Supplied records START

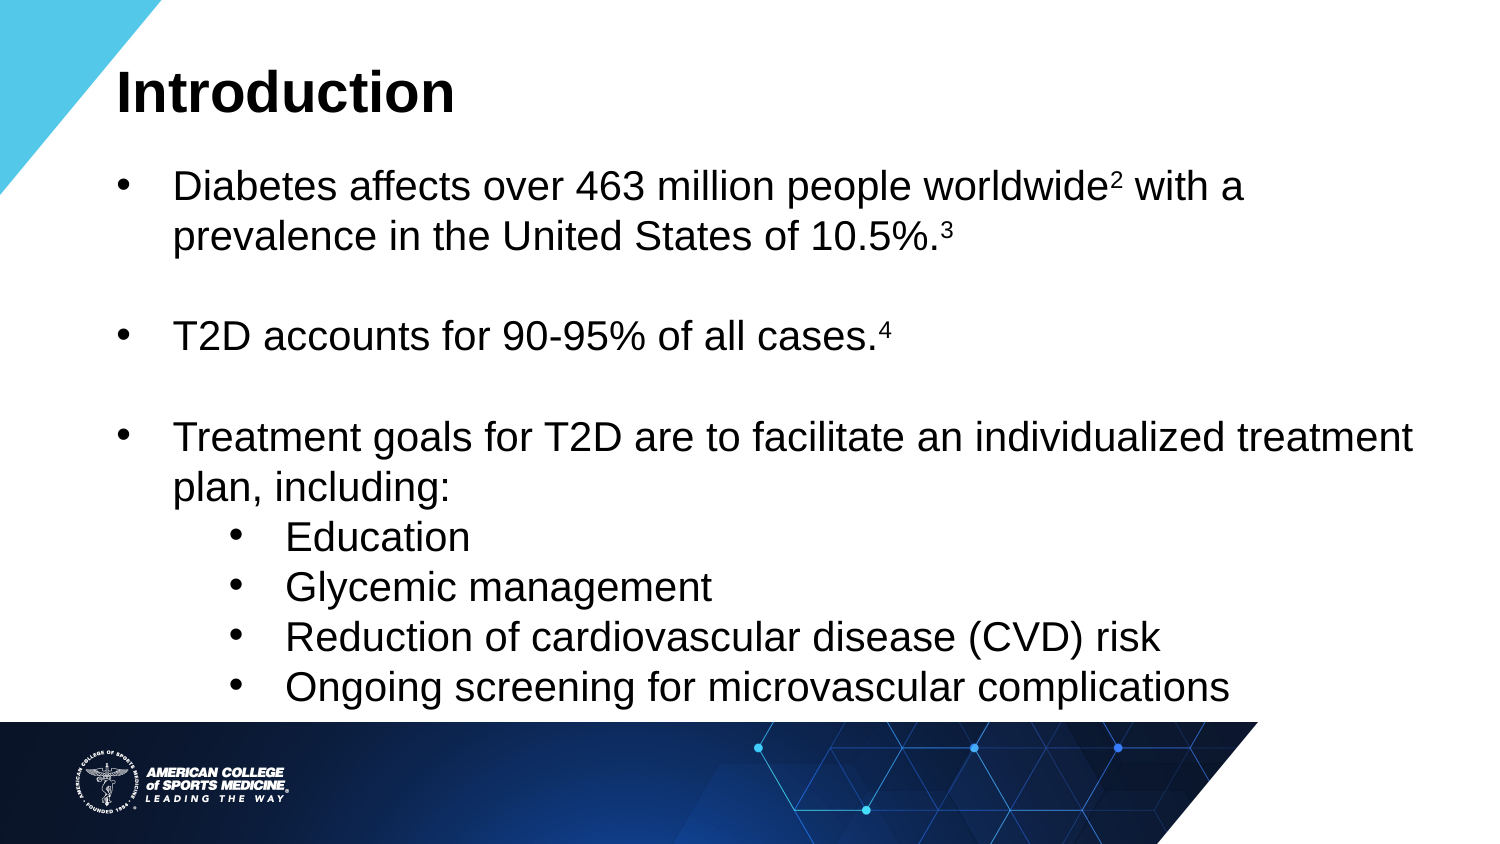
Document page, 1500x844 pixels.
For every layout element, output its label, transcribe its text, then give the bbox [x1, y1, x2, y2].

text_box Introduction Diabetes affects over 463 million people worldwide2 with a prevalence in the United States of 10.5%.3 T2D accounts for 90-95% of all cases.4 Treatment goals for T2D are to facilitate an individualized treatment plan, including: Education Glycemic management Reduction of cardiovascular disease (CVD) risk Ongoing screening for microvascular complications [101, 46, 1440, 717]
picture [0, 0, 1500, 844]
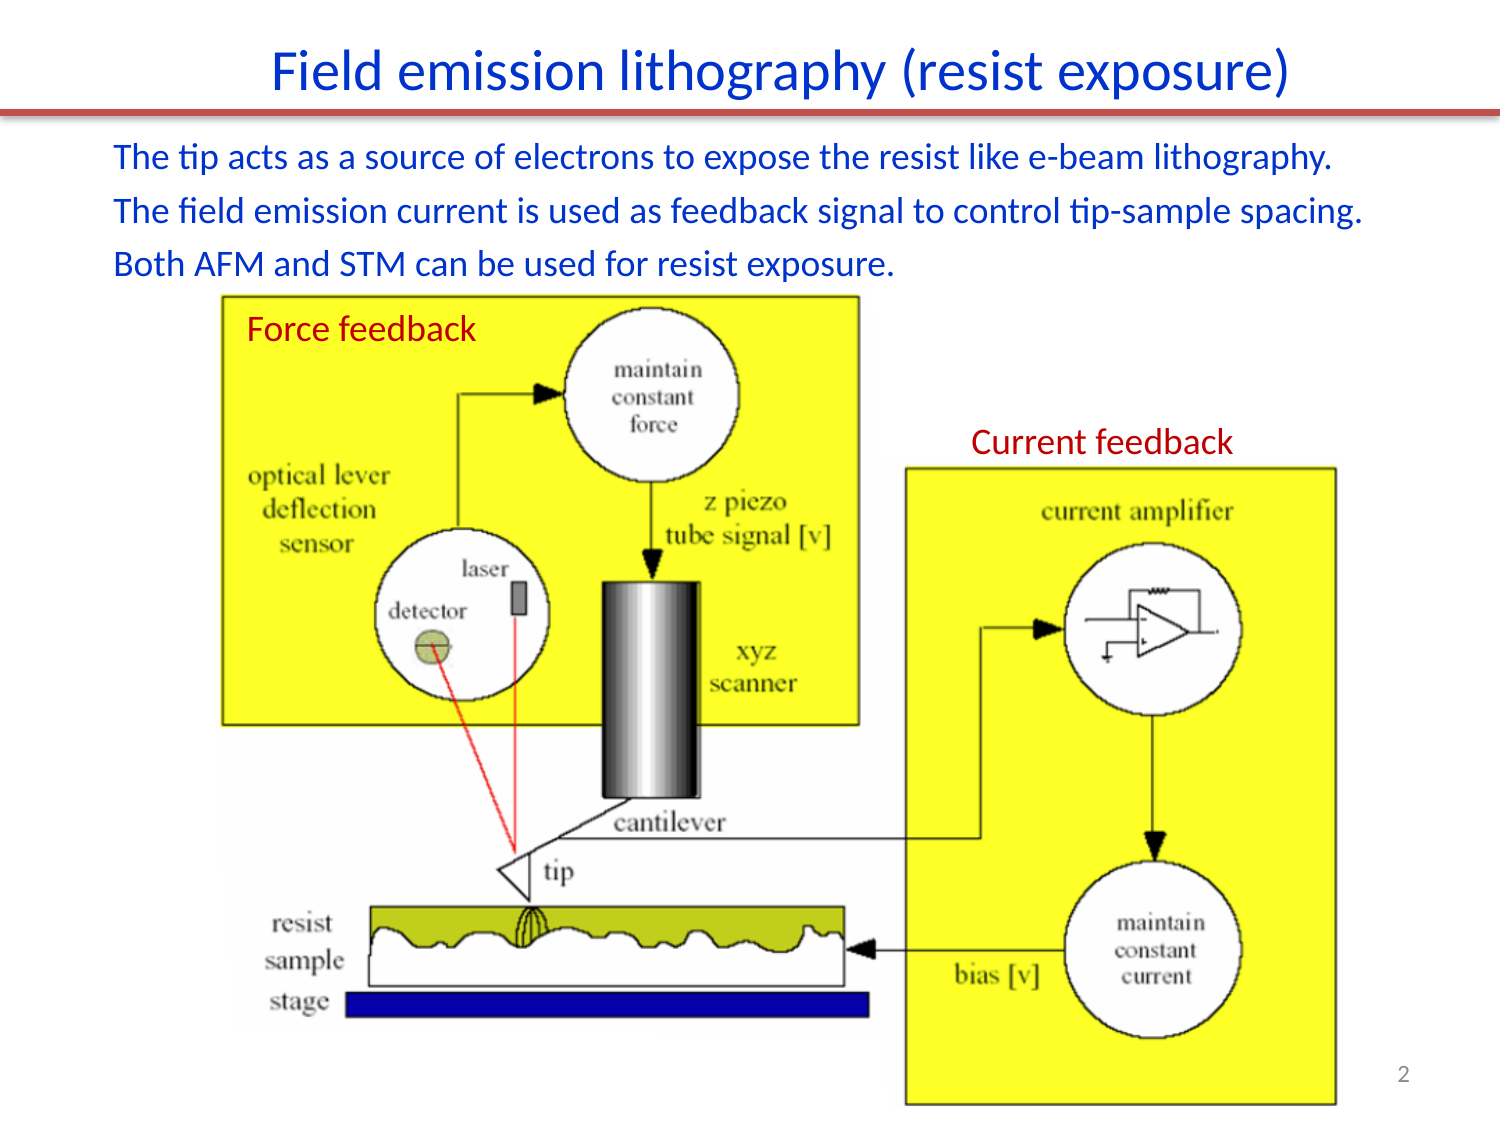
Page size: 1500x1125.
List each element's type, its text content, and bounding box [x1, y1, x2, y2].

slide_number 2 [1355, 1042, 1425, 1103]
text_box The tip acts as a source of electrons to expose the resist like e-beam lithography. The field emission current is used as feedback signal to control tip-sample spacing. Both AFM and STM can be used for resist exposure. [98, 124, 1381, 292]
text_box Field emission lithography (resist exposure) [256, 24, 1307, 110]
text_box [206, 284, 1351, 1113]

Supplied records END

■ Exercise details: Only the lines from the one containing "For every layout" through the end of the records above should be retyped, exactly as they stand, with any pictures left out.

■ Task solution:
For every layout element, output its label, transcribe its text, then give the bbox [x1, y1, x2, y2].

text_box Introduction Diabetes affects over 463 million people worldwide2 with a prevalence in the United States of 10.5%.3 T2D accounts for 90-95% of all cases.4 Treatment goals for T2D are to facilitate an individualized treatment plan, including: Education Glycemic management Reduction of cardiovascular disease (CVD) risk Ongoing screening for microvascular complications [101, 46, 1440, 717]
picture [0, 0, 1500, 844]
Page size: 1500x1125.
List each element's type, its text content, and bounding box [x1, y1, x2, y2].

slide_number 2 [1355, 1042, 1425, 1103]
text_box The tip acts as a source of electrons to expose the resist like e-beam lithography. The field emission current is used as feedback signal to control tip-sample spacing. Both AFM and STM can be used for resist exposure. [98, 124, 1381, 292]
text_box Field emission lithography (resist exposure) [256, 24, 1307, 110]
text_box [206, 284, 1351, 1113]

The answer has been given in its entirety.